Directions for this task: Retype every entry below without altering anything.

Provided information:
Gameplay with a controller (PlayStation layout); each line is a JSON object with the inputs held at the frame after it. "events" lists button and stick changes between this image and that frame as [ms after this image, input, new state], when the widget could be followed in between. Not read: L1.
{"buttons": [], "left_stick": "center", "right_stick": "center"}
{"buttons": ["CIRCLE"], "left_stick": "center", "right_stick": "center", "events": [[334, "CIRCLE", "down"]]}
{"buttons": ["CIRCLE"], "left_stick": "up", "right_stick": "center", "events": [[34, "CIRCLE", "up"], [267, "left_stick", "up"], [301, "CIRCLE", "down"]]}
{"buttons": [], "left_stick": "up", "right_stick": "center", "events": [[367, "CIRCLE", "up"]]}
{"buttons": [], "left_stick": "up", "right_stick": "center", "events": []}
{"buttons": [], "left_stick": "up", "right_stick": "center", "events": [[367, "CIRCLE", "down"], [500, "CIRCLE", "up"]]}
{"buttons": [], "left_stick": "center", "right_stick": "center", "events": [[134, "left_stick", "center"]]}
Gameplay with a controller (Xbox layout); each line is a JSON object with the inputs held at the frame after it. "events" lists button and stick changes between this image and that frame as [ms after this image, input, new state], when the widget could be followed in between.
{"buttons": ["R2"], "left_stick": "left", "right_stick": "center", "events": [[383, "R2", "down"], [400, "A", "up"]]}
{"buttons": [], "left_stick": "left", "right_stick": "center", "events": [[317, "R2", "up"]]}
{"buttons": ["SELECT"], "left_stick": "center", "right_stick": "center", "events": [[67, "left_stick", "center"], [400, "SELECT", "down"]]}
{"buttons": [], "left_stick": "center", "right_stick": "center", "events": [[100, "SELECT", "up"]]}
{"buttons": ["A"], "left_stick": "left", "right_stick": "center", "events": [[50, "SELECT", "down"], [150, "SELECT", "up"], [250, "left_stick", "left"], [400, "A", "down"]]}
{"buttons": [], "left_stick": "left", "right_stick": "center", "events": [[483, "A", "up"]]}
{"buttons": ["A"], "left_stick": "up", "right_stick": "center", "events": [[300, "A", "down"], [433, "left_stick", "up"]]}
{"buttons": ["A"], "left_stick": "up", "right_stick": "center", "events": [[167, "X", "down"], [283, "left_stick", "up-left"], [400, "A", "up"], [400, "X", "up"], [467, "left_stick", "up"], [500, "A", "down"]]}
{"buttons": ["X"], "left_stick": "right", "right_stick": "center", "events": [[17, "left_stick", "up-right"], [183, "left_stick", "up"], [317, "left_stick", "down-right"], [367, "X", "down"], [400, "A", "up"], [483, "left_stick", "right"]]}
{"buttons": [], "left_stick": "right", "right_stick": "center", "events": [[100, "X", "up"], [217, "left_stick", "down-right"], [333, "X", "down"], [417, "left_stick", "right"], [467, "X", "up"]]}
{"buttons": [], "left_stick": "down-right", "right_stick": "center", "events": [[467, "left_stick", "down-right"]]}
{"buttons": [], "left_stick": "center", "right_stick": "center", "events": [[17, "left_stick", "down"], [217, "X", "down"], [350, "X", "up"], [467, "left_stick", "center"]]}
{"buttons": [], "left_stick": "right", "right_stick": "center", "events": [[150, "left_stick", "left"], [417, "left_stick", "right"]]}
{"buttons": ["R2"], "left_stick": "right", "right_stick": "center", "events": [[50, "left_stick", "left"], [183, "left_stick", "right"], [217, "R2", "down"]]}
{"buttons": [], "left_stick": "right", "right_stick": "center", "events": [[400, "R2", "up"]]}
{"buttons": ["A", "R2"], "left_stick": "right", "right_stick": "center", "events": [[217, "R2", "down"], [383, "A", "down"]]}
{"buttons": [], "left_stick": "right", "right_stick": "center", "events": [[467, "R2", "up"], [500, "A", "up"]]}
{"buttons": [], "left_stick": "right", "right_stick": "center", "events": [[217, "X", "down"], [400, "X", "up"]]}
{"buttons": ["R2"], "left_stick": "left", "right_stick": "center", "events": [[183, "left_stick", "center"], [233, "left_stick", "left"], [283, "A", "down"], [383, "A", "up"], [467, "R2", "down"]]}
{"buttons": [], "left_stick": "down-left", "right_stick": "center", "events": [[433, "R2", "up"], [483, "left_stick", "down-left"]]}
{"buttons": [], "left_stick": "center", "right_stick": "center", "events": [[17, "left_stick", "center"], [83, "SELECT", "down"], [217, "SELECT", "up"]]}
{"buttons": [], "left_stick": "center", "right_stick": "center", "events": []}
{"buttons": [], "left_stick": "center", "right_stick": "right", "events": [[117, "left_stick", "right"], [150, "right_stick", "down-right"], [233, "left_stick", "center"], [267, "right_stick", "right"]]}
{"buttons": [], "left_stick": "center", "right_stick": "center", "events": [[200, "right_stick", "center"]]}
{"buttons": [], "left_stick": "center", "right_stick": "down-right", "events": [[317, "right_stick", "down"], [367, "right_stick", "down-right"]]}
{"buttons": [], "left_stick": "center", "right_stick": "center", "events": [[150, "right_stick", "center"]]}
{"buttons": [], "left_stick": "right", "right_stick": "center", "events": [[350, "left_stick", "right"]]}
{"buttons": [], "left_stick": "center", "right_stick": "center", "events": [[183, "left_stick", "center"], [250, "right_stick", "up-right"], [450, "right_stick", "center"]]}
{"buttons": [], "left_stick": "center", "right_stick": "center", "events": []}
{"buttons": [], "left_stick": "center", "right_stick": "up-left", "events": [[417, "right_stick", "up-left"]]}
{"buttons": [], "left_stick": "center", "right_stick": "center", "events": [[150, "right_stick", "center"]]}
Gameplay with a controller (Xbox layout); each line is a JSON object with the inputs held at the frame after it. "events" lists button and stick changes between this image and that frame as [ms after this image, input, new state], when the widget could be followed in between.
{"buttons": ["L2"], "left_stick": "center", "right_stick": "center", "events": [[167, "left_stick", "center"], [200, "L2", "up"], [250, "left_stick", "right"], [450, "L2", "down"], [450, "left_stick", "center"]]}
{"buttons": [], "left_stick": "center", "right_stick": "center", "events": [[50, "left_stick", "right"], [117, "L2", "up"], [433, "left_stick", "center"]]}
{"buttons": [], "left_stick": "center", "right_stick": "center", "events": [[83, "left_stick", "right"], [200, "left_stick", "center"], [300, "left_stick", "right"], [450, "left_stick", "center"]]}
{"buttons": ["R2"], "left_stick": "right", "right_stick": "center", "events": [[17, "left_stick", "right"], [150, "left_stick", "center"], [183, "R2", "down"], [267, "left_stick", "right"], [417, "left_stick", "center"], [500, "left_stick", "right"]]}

Task output:
Gameplay with a controller (PlayStation layout); each line is a JSON object with the inputs held at the frame after it. "events" lists button and stick changes between this image and that frame as [ms after this image, input, new state], when the widget could be followed in between. Not read: L1.
{"buttons": [], "left_stick": "center", "right_stick": "center"}
{"buttons": ["CIRCLE"], "left_stick": "center", "right_stick": "center", "events": [[334, "CIRCLE", "down"]]}
{"buttons": ["CIRCLE"], "left_stick": "up", "right_stick": "center", "events": [[34, "CIRCLE", "up"], [267, "left_stick", "up"], [301, "CIRCLE", "down"]]}
{"buttons": [], "left_stick": "up", "right_stick": "center", "events": [[367, "CIRCLE", "up"]]}
{"buttons": [], "left_stick": "up", "right_stick": "center", "events": []}
{"buttons": [], "left_stick": "up", "right_stick": "center", "events": [[367, "CIRCLE", "down"], [500, "CIRCLE", "up"]]}
{"buttons": [], "left_stick": "center", "right_stick": "center", "events": [[134, "left_stick", "center"]]}
Gameplay with a controller (Xbox layout); each line is a JSON object with the inputs held at the frame after it. "events" lists button and stick changes between this image and that frame as [ms after this image, input, new state], when the widget could be followed in between.
{"buttons": ["R2"], "left_stick": "left", "right_stick": "center", "events": [[383, "R2", "down"], [400, "A", "up"]]}
{"buttons": [], "left_stick": "left", "right_stick": "center", "events": [[317, "R2", "up"]]}
{"buttons": ["SELECT"], "left_stick": "center", "right_stick": "center", "events": [[67, "left_stick", "center"], [400, "SELECT", "down"]]}
{"buttons": [], "left_stick": "center", "right_stick": "center", "events": [[100, "SELECT", "up"]]}
{"buttons": ["A"], "left_stick": "left", "right_stick": "center", "events": [[50, "SELECT", "down"], [150, "SELECT", "up"], [250, "left_stick", "left"], [400, "A", "down"]]}
{"buttons": [], "left_stick": "left", "right_stick": "center", "events": [[483, "A", "up"]]}
{"buttons": ["A"], "left_stick": "up", "right_stick": "center", "events": [[300, "A", "down"], [433, "left_stick", "up"]]}
{"buttons": ["A"], "left_stick": "up", "right_stick": "center", "events": [[167, "X", "down"], [283, "left_stick", "up-left"], [400, "A", "up"], [400, "X", "up"], [467, "left_stick", "up"], [500, "A", "down"]]}
{"buttons": ["X"], "left_stick": "right", "right_stick": "center", "events": [[17, "left_stick", "up-right"], [183, "left_stick", "up"], [317, "left_stick", "down-right"], [367, "X", "down"], [400, "A", "up"], [483, "left_stick", "right"]]}
{"buttons": [], "left_stick": "right", "right_stick": "center", "events": [[100, "X", "up"], [217, "left_stick", "down-right"], [333, "X", "down"], [417, "left_stick", "right"], [467, "X", "up"]]}
{"buttons": [], "left_stick": "down-right", "right_stick": "center", "events": [[467, "left_stick", "down-right"]]}
{"buttons": [], "left_stick": "center", "right_stick": "center", "events": [[17, "left_stick", "down"], [217, "X", "down"], [350, "X", "up"], [467, "left_stick", "center"]]}
{"buttons": [], "left_stick": "right", "right_stick": "center", "events": [[150, "left_stick", "left"], [417, "left_stick", "right"]]}
{"buttons": ["R2"], "left_stick": "right", "right_stick": "center", "events": [[50, "left_stick", "left"], [183, "left_stick", "right"], [217, "R2", "down"]]}
{"buttons": [], "left_stick": "right", "right_stick": "center", "events": [[400, "R2", "up"]]}
{"buttons": ["A", "R2"], "left_stick": "right", "right_stick": "center", "events": [[217, "R2", "down"], [383, "A", "down"]]}
{"buttons": [], "left_stick": "right", "right_stick": "center", "events": [[467, "R2", "up"], [500, "A", "up"]]}
{"buttons": [], "left_stick": "right", "right_stick": "center", "events": [[217, "X", "down"], [400, "X", "up"]]}
{"buttons": ["R2"], "left_stick": "left", "right_stick": "center", "events": [[183, "left_stick", "center"], [233, "left_stick", "left"], [283, "A", "down"], [383, "A", "up"], [467, "R2", "down"]]}
{"buttons": [], "left_stick": "down-left", "right_stick": "center", "events": [[433, "R2", "up"], [483, "left_stick", "down-left"]]}
{"buttons": [], "left_stick": "center", "right_stick": "center", "events": [[17, "left_stick", "center"], [83, "SELECT", "down"], [217, "SELECT", "up"]]}
{"buttons": [], "left_stick": "center", "right_stick": "center", "events": []}
{"buttons": [], "left_stick": "center", "right_stick": "right", "events": [[117, "left_stick", "right"], [150, "right_stick", "down-right"], [233, "left_stick", "center"], [267, "right_stick", "right"]]}
{"buttons": [], "left_stick": "center", "right_stick": "center", "events": [[200, "right_stick", "center"]]}
{"buttons": [], "left_stick": "center", "right_stick": "down-right", "events": [[317, "right_stick", "down"], [367, "right_stick", "down-right"]]}
{"buttons": [], "left_stick": "center", "right_stick": "center", "events": [[150, "right_stick", "center"]]}
{"buttons": [], "left_stick": "right", "right_stick": "center", "events": [[350, "left_stick", "right"]]}
{"buttons": [], "left_stick": "center", "right_stick": "center", "events": [[183, "left_stick", "center"], [250, "right_stick", "up-right"], [450, "right_stick", "center"]]}
{"buttons": [], "left_stick": "center", "right_stick": "center", "events": []}
{"buttons": [], "left_stick": "center", "right_stick": "up-left", "events": [[417, "right_stick", "up-left"]]}
{"buttons": [], "left_stick": "center", "right_stick": "center", "events": [[150, "right_stick", "center"]]}
Gameplay with a controller (Xbox layout); each line is a JSON object with the inputs held at the frame after it. "events" lists button and stick changes between this image and that frame as [ms after this image, input, new state], when the widget could be followed in between.
{"buttons": ["L2"], "left_stick": "center", "right_stick": "center", "events": [[167, "left_stick", "center"], [200, "L2", "up"], [250, "left_stick", "right"], [450, "L2", "down"], [450, "left_stick", "center"]]}
{"buttons": [], "left_stick": "center", "right_stick": "center", "events": [[50, "left_stick", "right"], [117, "L2", "up"], [433, "left_stick", "center"]]}
{"buttons": [], "left_stick": "center", "right_stick": "center", "events": [[83, "left_stick", "right"], [200, "left_stick", "center"], [300, "left_stick", "right"], [450, "left_stick", "center"]]}
{"buttons": ["R2"], "left_stick": "right", "right_stick": "center", "events": [[17, "left_stick", "right"], [150, "left_stick", "center"], [183, "R2", "down"], [267, "left_stick", "right"], [417, "left_stick", "center"], [500, "left_stick", "right"]]}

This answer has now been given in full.